Éste asintió con la cabeza, llena su boca de pastel de jengibre… Era una merienda estupenda. Ana pensó que, después de esto, le sería imposible probar bocado aquella noche. Incluso Tim parecía satisfecho por una vez.
—Creo que debemos pagarle doble por su fantástica merienda —dijo Julián. La señora no lo aceptó de ninguna manera. No, no, daba gusto verles apreciar sus pasteles. No aceptó que le pagaran ni un céntimo más del precio marcado.

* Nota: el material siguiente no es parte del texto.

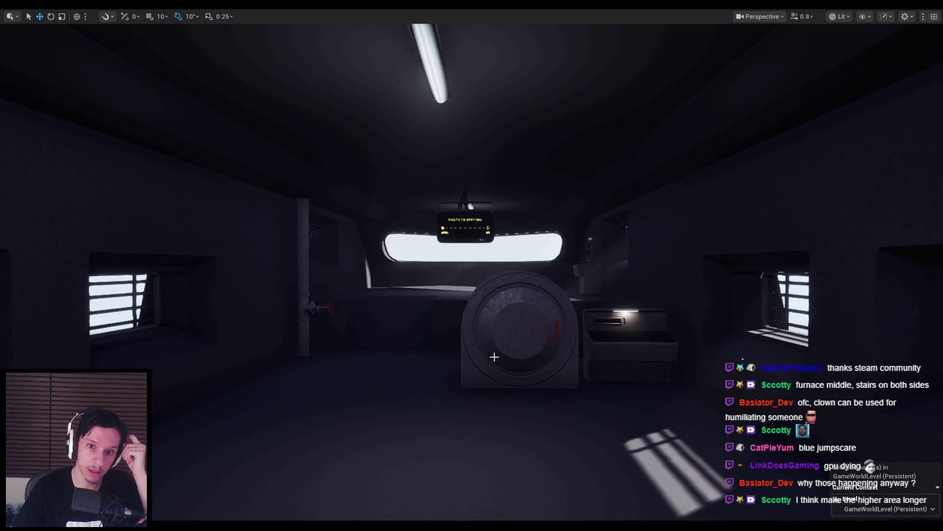
pyautogui.moveTo(494, 357); pyautogui.dragTo(494, 356, button='right')
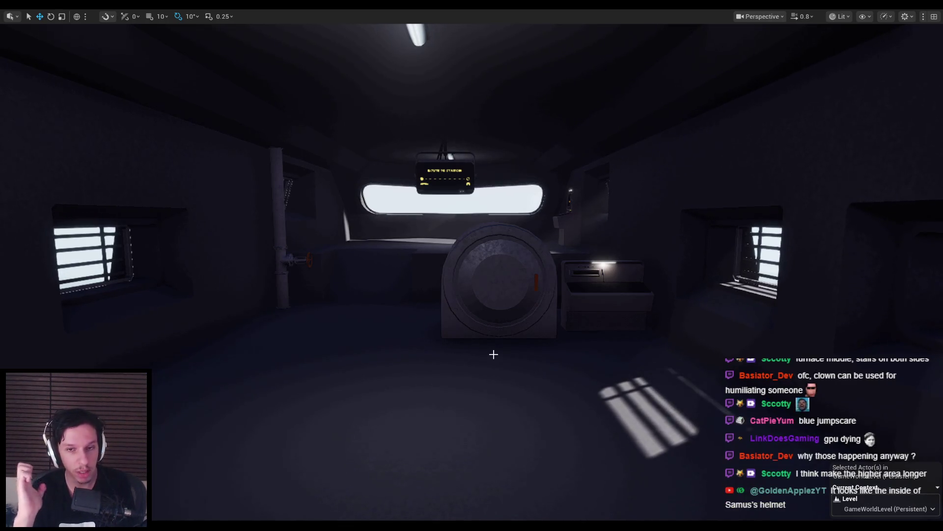
pyautogui.moveTo(493, 354)
pyautogui.mouseDown(button='right')
pyautogui.moveTo(526, 335)
pyautogui.moveTo(482, 339)
pyautogui.moveTo(398, 287)
pyautogui.mouseUp(button='right')
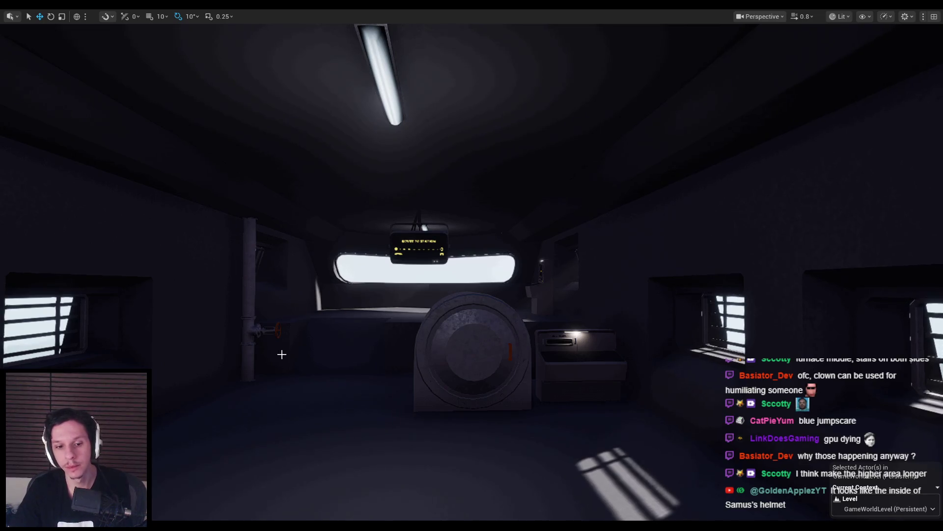
pyautogui.moveTo(336, 406)
pyautogui.mouseDown(button='right')
pyautogui.moveTo(340, 390)
pyautogui.moveTo(358, 396)
pyautogui.mouseUp(button='right')
pyautogui.press('w')
pyautogui.press('s')
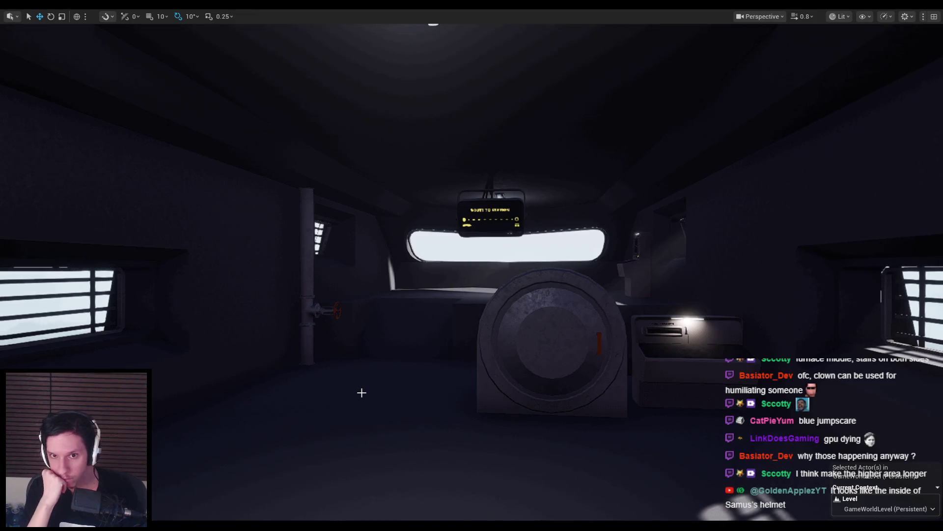
pyautogui.moveTo(362, 392)
pyautogui.mouseDown(button='right')
pyautogui.moveTo(236, 410)
pyautogui.moveTo(193, 374)
pyautogui.moveTo(345, 340)
pyautogui.mouseUp(button='right')
pyautogui.moveTo(555, 246)
pyautogui.mouseDown(button='right')
pyautogui.moveTo(444, 370)
pyautogui.moveTo(422, 351)
pyautogui.moveTo(624, 320)
pyautogui.moveTo(613, 282)
pyautogui.moveTo(541, 265)
pyautogui.moveTo(540, 315)
pyautogui.moveTo(540, 275)
pyautogui.moveTo(511, 275)
pyautogui.moveTo(482, 250)
pyautogui.moveTo(499, 312)
pyautogui.mouseUp(button='right')
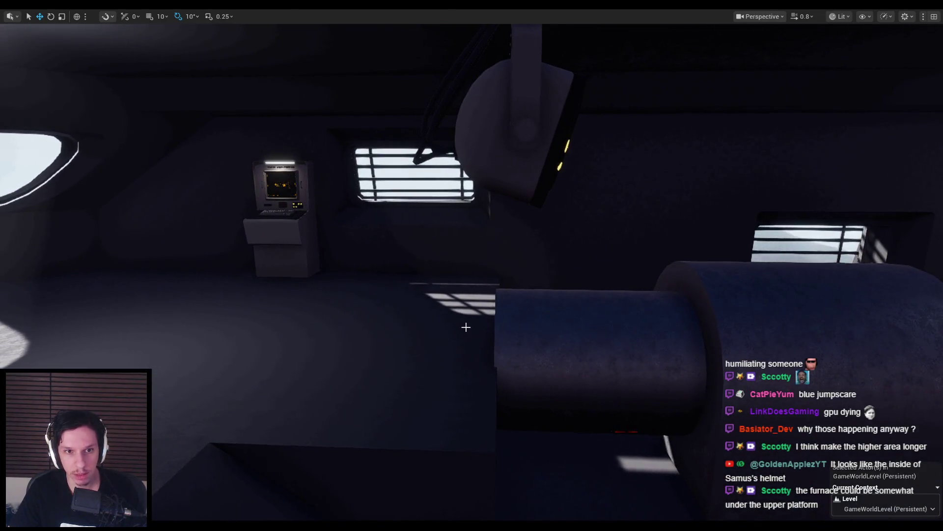
pyautogui.moveTo(373, 358)
pyautogui.mouseDown(button='right')
pyautogui.moveTo(343, 357)
pyautogui.moveTo(351, 356)
pyautogui.mouseUp(button='right')
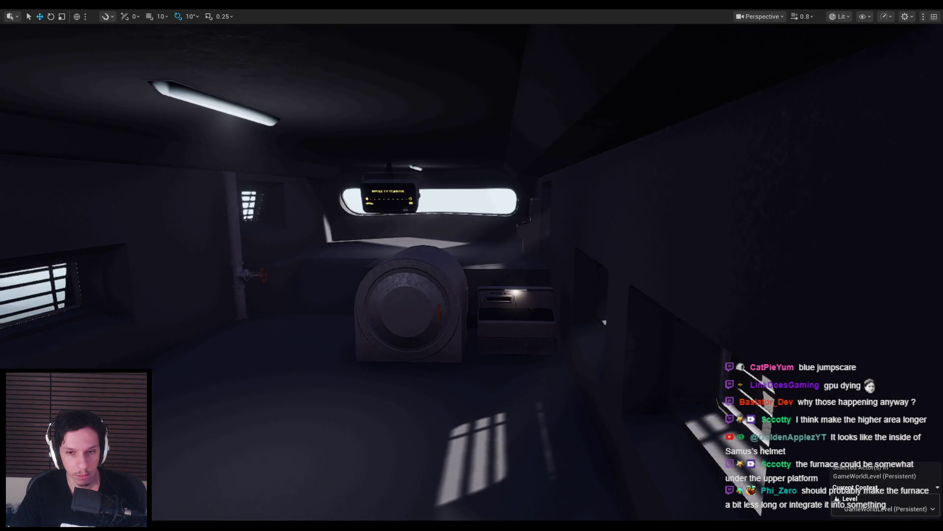
pyautogui.moveTo(351, 356); pyautogui.dragTo(350, 356, button='right')
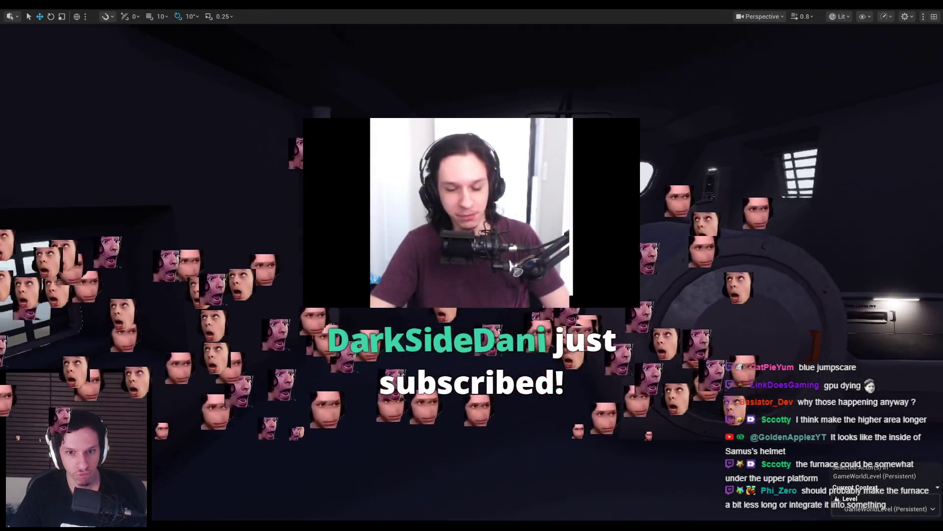
pyautogui.moveTo(350, 356); pyautogui.dragTo(350, 356, button='right')
pyautogui.moveTo(490, 350); pyautogui.dragTo(490, 350, button='right')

—Hay gente que es de verdad amable y generosa —comentó Ana tan pronto montaron en las bicicletas y se alejaron otra vez—. Uno no puede evitar cogerles cariño en seguida. Espero que llegaré a saber cocinar tan bien como ella cuando sea mayor.
—Si lo consigues, Julián y yo viviremos siempre contigo y ni siquiera pensaremos en casarnos —aseguró Dick, y todos se echaron a reír.
—¿Dónde está la casa de tu tía, Ricardo? —preguntó Julián.
—Allí enfrente —respondió Ricardo, dirigiéndose hacia el portillo—. Bueno, muchas gracias por vuestra compañía. Espero volver a veros a todos muy pronto. Tengo el presentimiento de que no tardaré mucho. ¡Adiós!
Y desapareció por el camino.
—¡Qué adiós más repentino! —exclamó Jorge, asombrada—. ¿No os parece raro?